◆ Instructions to follow:
Copy the following records word for word, starting from the line with "family: Falconidae" up to and including the line with "family: Libellulidae".

--- --- ---

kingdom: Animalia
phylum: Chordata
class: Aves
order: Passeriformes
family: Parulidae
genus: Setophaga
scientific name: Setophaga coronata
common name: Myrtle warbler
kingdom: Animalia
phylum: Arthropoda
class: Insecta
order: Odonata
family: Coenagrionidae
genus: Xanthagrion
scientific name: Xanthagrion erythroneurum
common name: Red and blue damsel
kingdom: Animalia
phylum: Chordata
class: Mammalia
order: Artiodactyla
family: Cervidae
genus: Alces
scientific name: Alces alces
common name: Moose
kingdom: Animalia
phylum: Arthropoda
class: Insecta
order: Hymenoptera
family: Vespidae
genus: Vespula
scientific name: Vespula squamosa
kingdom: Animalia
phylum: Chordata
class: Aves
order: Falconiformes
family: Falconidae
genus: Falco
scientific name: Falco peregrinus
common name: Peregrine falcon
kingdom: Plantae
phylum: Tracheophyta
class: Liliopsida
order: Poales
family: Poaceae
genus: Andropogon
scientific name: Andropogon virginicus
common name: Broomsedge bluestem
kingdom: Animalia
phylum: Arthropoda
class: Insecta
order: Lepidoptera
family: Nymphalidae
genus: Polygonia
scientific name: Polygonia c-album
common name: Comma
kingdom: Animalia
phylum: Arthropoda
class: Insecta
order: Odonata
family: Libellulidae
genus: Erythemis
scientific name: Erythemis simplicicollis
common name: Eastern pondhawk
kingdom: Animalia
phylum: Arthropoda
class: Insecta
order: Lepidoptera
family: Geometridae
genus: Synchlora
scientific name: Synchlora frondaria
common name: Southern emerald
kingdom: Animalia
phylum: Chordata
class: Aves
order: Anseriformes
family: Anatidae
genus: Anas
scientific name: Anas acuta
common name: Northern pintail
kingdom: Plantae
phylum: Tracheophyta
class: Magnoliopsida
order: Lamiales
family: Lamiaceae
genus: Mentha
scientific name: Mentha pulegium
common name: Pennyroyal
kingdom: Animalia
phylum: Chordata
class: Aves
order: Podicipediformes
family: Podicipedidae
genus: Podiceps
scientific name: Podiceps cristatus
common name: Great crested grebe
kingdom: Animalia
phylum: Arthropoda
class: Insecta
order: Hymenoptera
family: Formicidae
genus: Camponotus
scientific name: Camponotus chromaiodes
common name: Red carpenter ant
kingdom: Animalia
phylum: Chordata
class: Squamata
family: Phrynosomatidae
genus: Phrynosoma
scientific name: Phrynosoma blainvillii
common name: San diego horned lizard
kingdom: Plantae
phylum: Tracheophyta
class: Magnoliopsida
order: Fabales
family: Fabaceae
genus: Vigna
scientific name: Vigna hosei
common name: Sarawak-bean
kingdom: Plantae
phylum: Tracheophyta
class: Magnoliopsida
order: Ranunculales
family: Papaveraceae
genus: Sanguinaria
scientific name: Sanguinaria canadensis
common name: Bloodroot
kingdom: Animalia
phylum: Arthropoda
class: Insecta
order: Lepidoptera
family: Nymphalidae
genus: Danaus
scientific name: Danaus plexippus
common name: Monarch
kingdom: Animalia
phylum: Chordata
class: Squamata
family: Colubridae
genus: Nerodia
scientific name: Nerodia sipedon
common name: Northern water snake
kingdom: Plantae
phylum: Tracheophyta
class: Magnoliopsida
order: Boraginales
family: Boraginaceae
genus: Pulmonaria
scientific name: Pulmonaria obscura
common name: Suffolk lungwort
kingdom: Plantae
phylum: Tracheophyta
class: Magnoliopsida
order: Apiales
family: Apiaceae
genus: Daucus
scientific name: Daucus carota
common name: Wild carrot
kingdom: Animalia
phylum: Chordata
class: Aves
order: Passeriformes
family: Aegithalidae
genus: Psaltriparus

--- --- ---

◆ Solution below:
family: Falconidae
genus: Falco
scientific name: Falco peregrinus
common name: Peregrine falcon
kingdom: Plantae
phylum: Tracheophyta
class: Liliopsida
order: Poales
family: Poaceae
genus: Andropogon
scientific name: Andropogon virginicus
common name: Broomsedge bluestem
kingdom: Animalia
phylum: Arthropoda
class: Insecta
order: Lepidoptera
family: Nymphalidae
genus: Polygonia
scientific name: Polygonia c-album
common name: Comma
kingdom: Animalia
phylum: Arthropoda
class: Insecta
order: Odonata
family: Libellulidae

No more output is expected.